• What needs to be done: Revise the entries below so that "common name" becomes "vernacular name" throughout, changing nothing else, and omit the pictures from your reproduction.

[Start of Excerpted data]

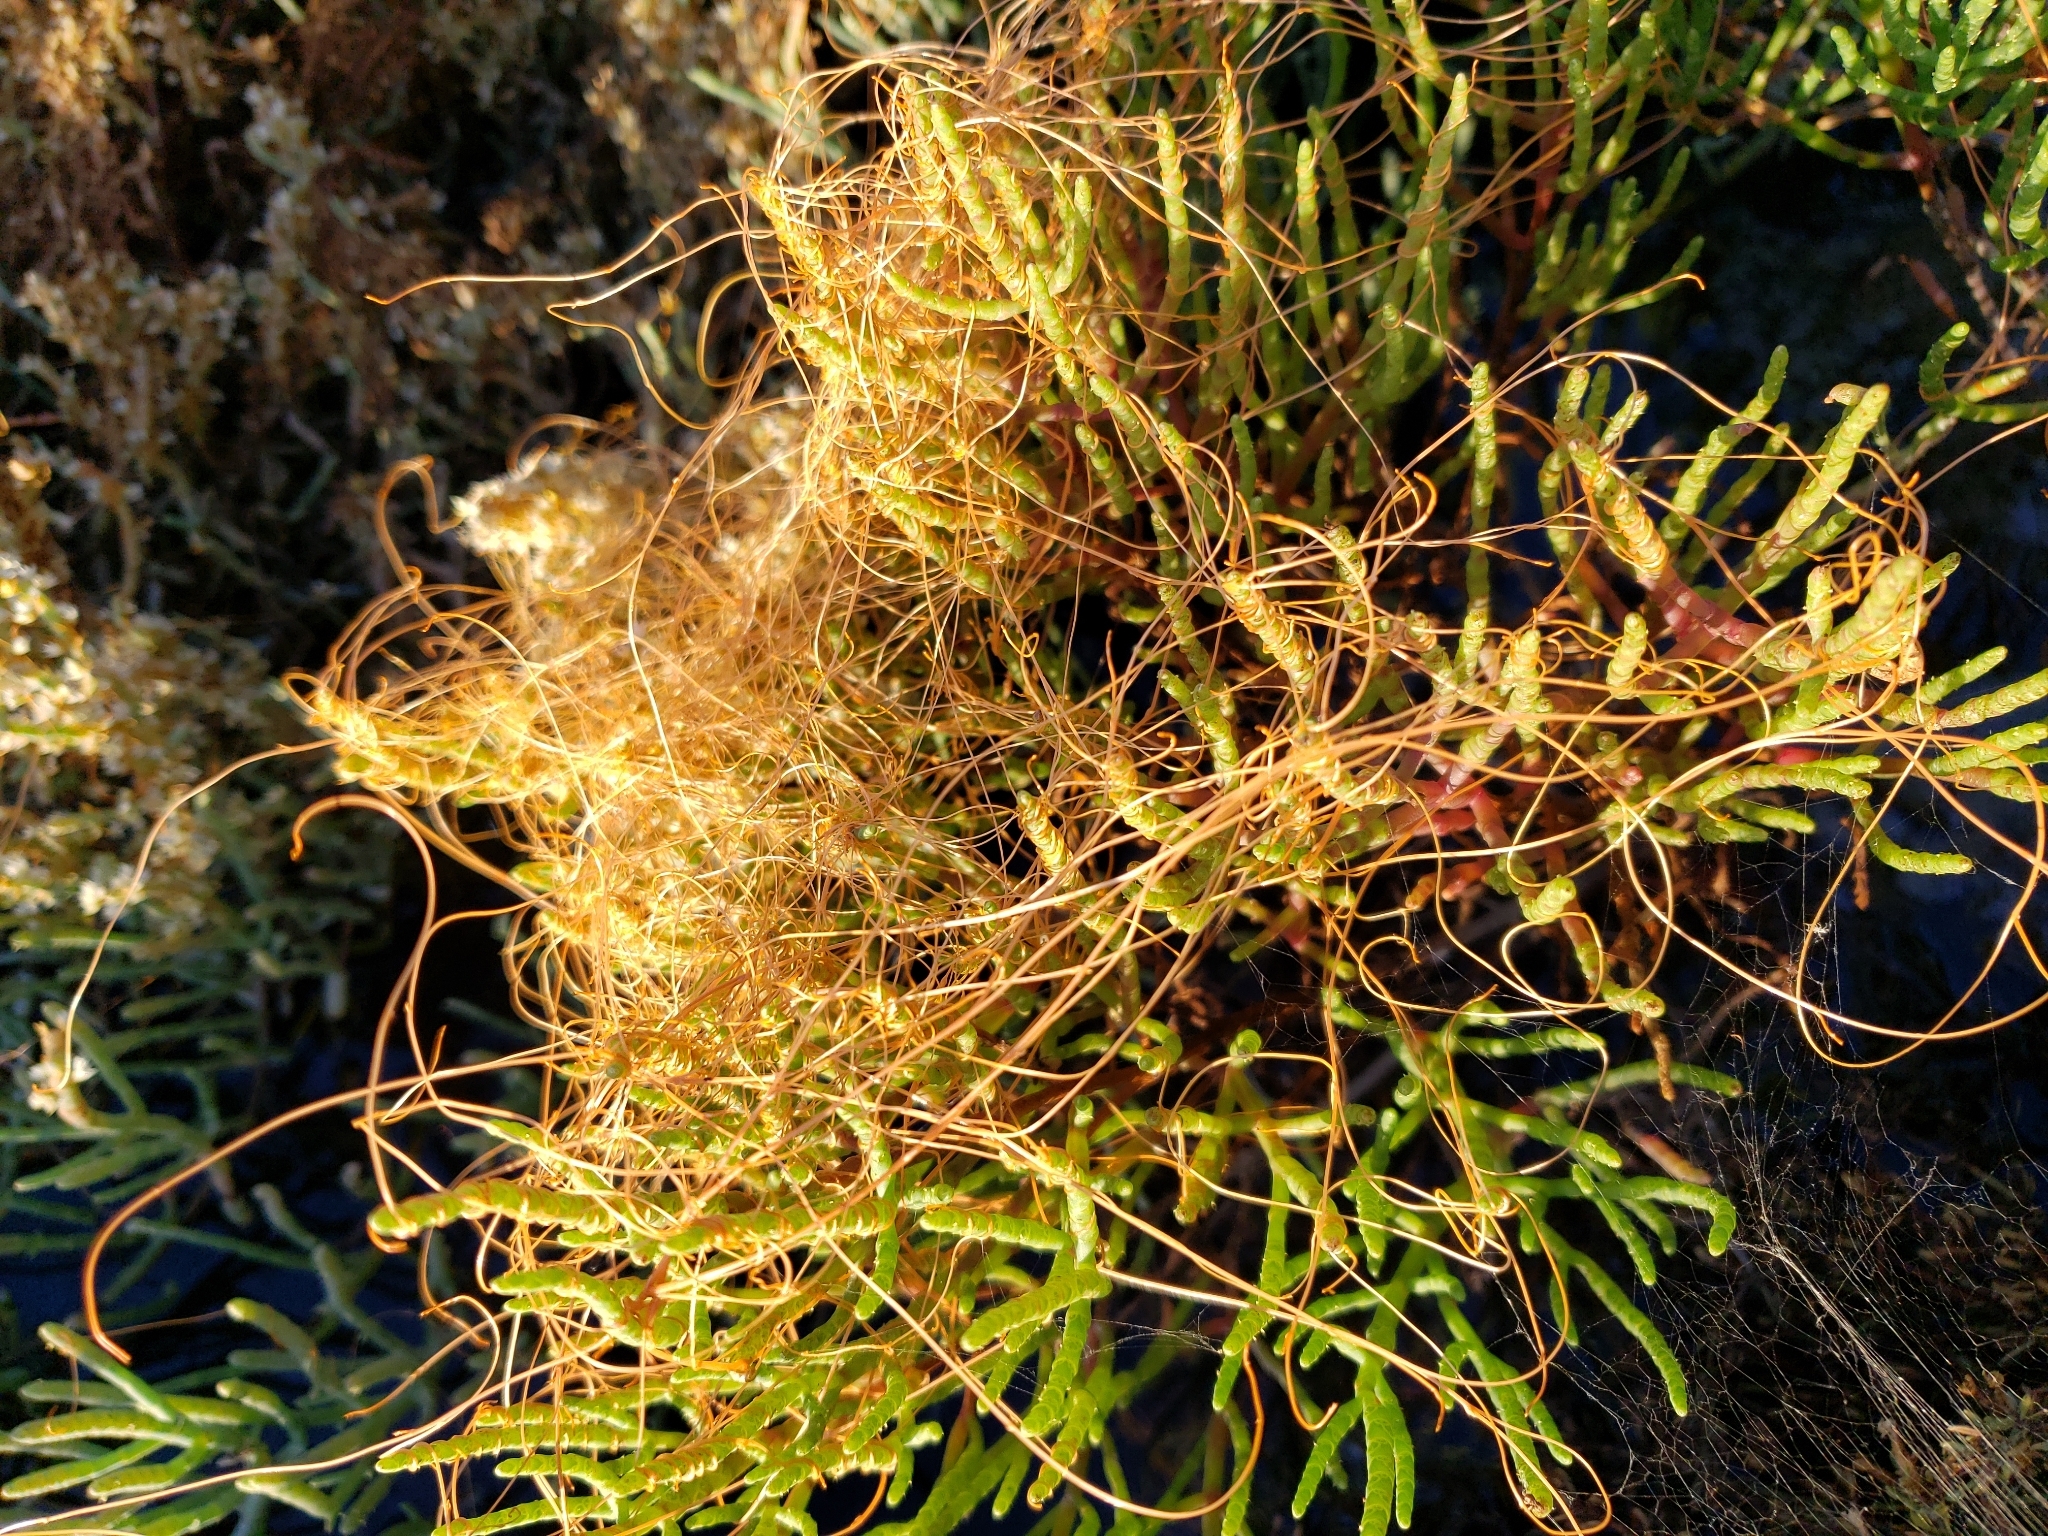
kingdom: Plantae
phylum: Tracheophyta
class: Magnoliopsida
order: Solanales
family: Convolvulaceae
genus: Cuscuta
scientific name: Cuscuta pacifica
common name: Large saltmarsh dodder
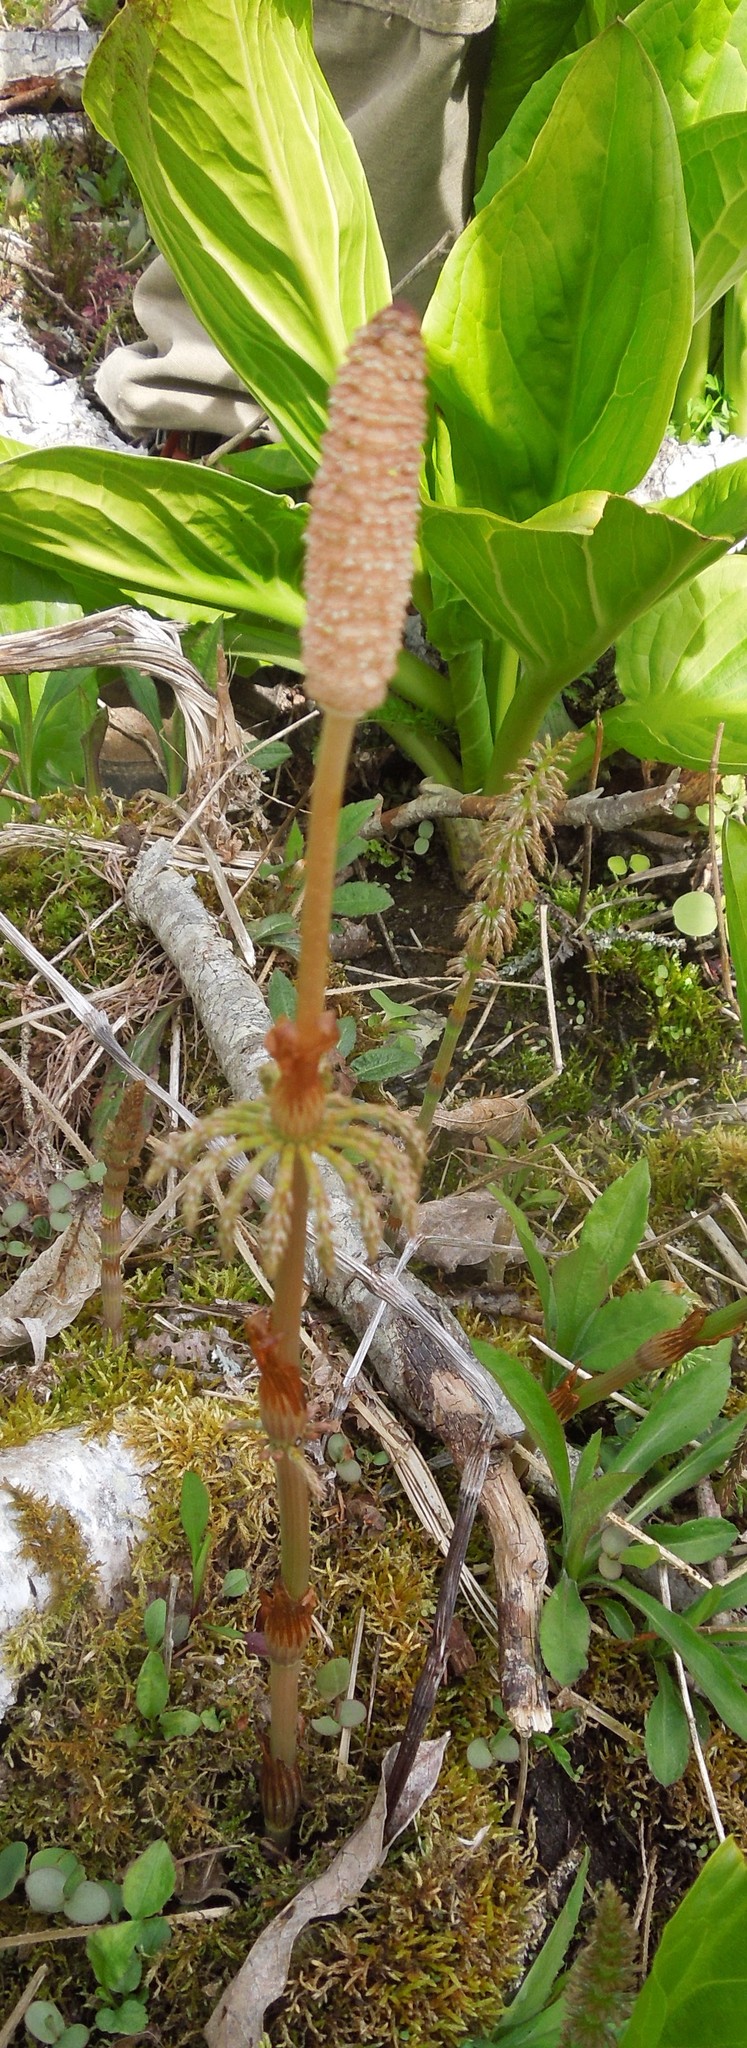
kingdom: Plantae
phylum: Tracheophyta
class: Polypodiopsida
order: Equisetales
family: Equisetaceae
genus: Equisetum
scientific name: Equisetum sylvaticum
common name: Wood horsetail
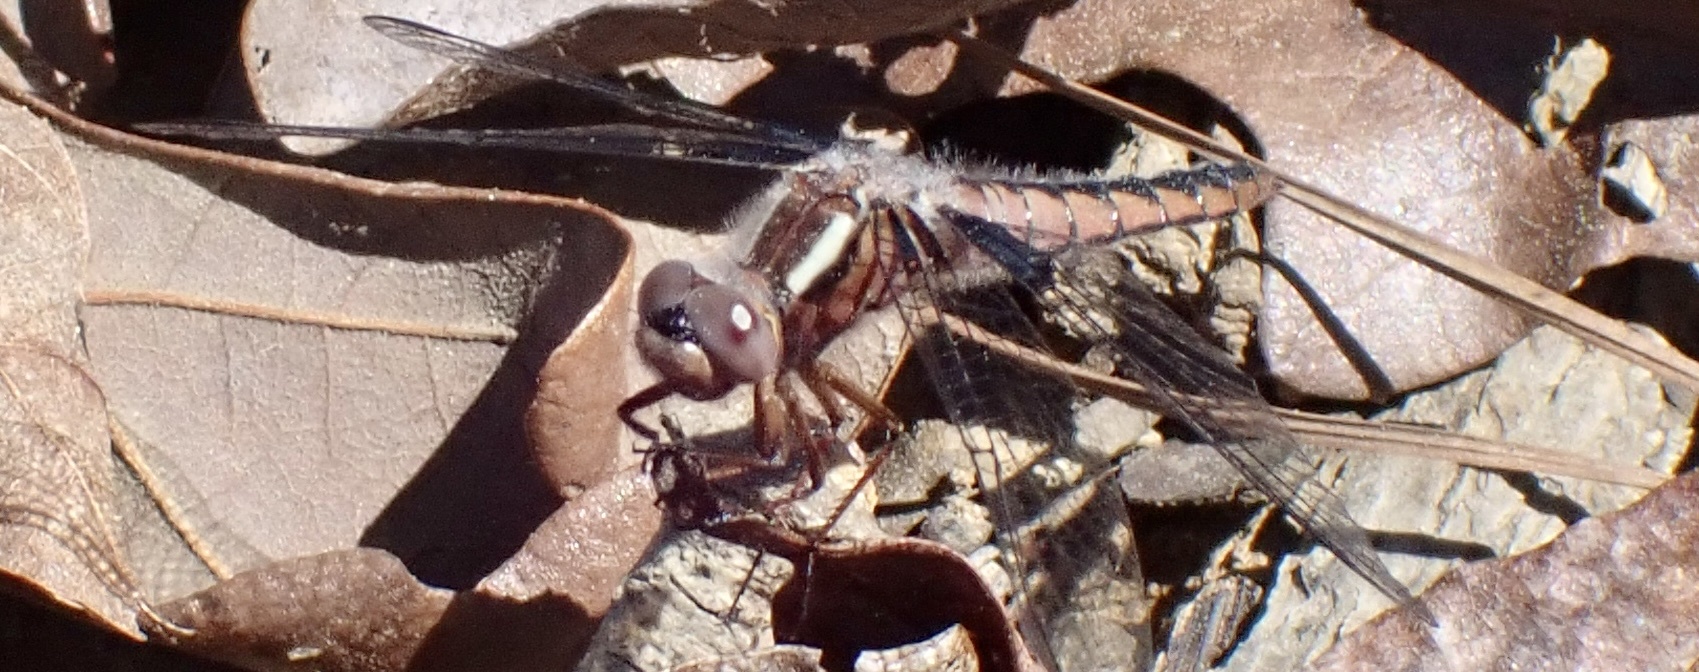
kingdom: Animalia
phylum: Arthropoda
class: Insecta
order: Odonata
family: Libellulidae
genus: Ladona
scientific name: Ladona deplanata
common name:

[End of Excerpted data]

• Exercise solution:
kingdom: Plantae
phylum: Tracheophyta
class: Magnoliopsida
order: Solanales
family: Convolvulaceae
genus: Cuscuta
scientific name: Cuscuta pacifica
vernacular name: Large saltmarsh dodder
kingdom: Plantae
phylum: Tracheophyta
class: Polypodiopsida
order: Equisetales
family: Equisetaceae
genus: Equisetum
scientific name: Equisetum sylvaticum
vernacular name: Wood horsetail
kingdom: Animalia
phylum: Arthropoda
class: Insecta
order: Odonata
family: Libellulidae
genus: Ladona
scientific name: Ladona deplanata
vernacular name:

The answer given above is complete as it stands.